After several long, trying days, Hartzke said the family made the tough decision to allow her father to be put on a ventilator.

“His body was too tired and his heart too weak,” Hartzke said. “We thought it was best for him to be put on the vent to give him a chance to rest and relax.

“My mom thought he was going to be a miracle, that after we put him on the vent, he was going to be OK. I prayed we would not have to make any more difficult decisions. But we had faith he was in the best hands and we had made the best decision.”

Just 12 hours later, though, he died, Hartzke said.

“I have never experienced any part of death with someone so close, so this was really hard – seeing the fear in his eyes. He was scared to die.

“The loss is hard, but we didn’t want to make Dad suffer and make the pain linger.”

Hartzke said her dad put up a strong fight against the virus, but it was too much.

“He was courageous, but COVID is a beast and a bully and will attack each part of your body that is weak,” she said.

After her father’s death, the family had to make another hard decision.

“We chose not to have a funeral because of COVID,” Hartzke said.

She said her family still takes measures to try to prevent getting the virus.

“Somehow, by the grace of God, my mom did not get it,” she said. “Doctors told us they didn’t understand how she didn’t get it. She’s a miracle; her health is 10 times worse.”

Hartzke said her mom recently got vaccinated.

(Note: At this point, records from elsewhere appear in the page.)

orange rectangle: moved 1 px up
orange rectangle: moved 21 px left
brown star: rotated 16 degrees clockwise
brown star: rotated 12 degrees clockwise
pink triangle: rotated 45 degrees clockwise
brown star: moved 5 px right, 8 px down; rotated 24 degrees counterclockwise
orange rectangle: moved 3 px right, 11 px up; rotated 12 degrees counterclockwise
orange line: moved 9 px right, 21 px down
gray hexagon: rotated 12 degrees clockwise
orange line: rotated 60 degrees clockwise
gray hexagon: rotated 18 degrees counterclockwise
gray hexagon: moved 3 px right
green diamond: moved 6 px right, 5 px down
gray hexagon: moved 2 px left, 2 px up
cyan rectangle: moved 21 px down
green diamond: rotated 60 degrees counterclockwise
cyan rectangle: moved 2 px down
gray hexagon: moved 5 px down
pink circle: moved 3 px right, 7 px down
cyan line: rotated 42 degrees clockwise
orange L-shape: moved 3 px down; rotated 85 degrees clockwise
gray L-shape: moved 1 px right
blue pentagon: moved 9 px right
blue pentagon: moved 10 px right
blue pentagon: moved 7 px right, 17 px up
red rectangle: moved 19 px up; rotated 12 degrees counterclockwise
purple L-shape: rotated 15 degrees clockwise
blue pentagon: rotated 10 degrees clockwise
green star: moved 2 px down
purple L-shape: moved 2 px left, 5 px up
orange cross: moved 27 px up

“My hope is one family hears our story, hears our fear and protects their parents,” Hartzke said. “It’s affected our family so seriously; it’s been a year with this (COVID), and it’s still very scary.

“But my hope is at some time we get back to some type of normalcy. My kids wear masks. They are in school, but they’re not doing sports or going out to dinner. There’s so much we’re not doing, and it’s unfortunate.”

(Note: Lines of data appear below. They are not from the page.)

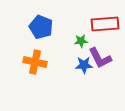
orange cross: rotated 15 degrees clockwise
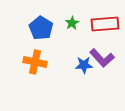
blue pentagon: moved 1 px down; rotated 10 degrees clockwise
green star: moved 9 px left, 18 px up; rotated 24 degrees counterclockwise
purple L-shape: moved 2 px right; rotated 15 degrees counterclockwise
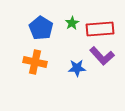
red rectangle: moved 5 px left, 5 px down
purple L-shape: moved 2 px up
blue star: moved 7 px left, 3 px down
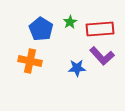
green star: moved 2 px left, 1 px up
blue pentagon: moved 1 px down
orange cross: moved 5 px left, 1 px up
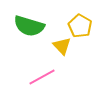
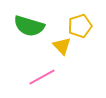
yellow pentagon: rotated 25 degrees clockwise
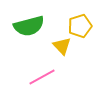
green semicircle: rotated 32 degrees counterclockwise
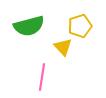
yellow triangle: moved 1 px right, 1 px down
pink line: rotated 52 degrees counterclockwise
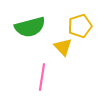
green semicircle: moved 1 px right, 1 px down
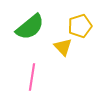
green semicircle: rotated 24 degrees counterclockwise
pink line: moved 10 px left
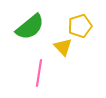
pink line: moved 7 px right, 4 px up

Hartzke said knowing how much her father loved his family gives them some solace.

“At the end, he would ask, ‘What did the kids get for Christmas? Did they open the presents I got them? Did they like them?’ He was so interested in what everyone else was doing. He was not worried about himself, saying, ‘Don’t worry about me; I’m doing fine.’

“My husband and I bought 7 acres last March (in Imperial near their current home) when COVID hit, and we’re in the process of building a house. One of the last things he said was, ‘I want to see the house and watch the kids play there.’ That was his last wish.”

Hartzke, a Fox High graduate and teacher at the Windsor Intermediate Center, and her husband, Jeff, have two children – son, Brady, 9, and daughter, Brooklyn, 4.

“Our idea is when we have finished the house, we’ll take Dad there. He was cremated, and we’ll take his ashes there and he can see the house and watch the kids play.”

Hartzke said her dad was a horse racing fan, so they would tell him, “You’re going to get through this, and we’ll see you at the finish line.

“I hope and I pray that somewhere we will be meeting him at the finish line, maybe when the house is finished.”

Hartzke said it’s still hard to believe her father is gone.

“No one is guaranteed tomorrow, but we never thought when Dad went in the hospital on Christmas Eve, he wouldn’t come home,” she said. “People ask us, ‘What can we do for you? Bring dinners, come to the house?’ We’re not ready for that, but we ask them to please pray for our family. We have lost our husband, dad and grandpa.

“We are sad without him, but I think he would be proud of me for sharing his story.”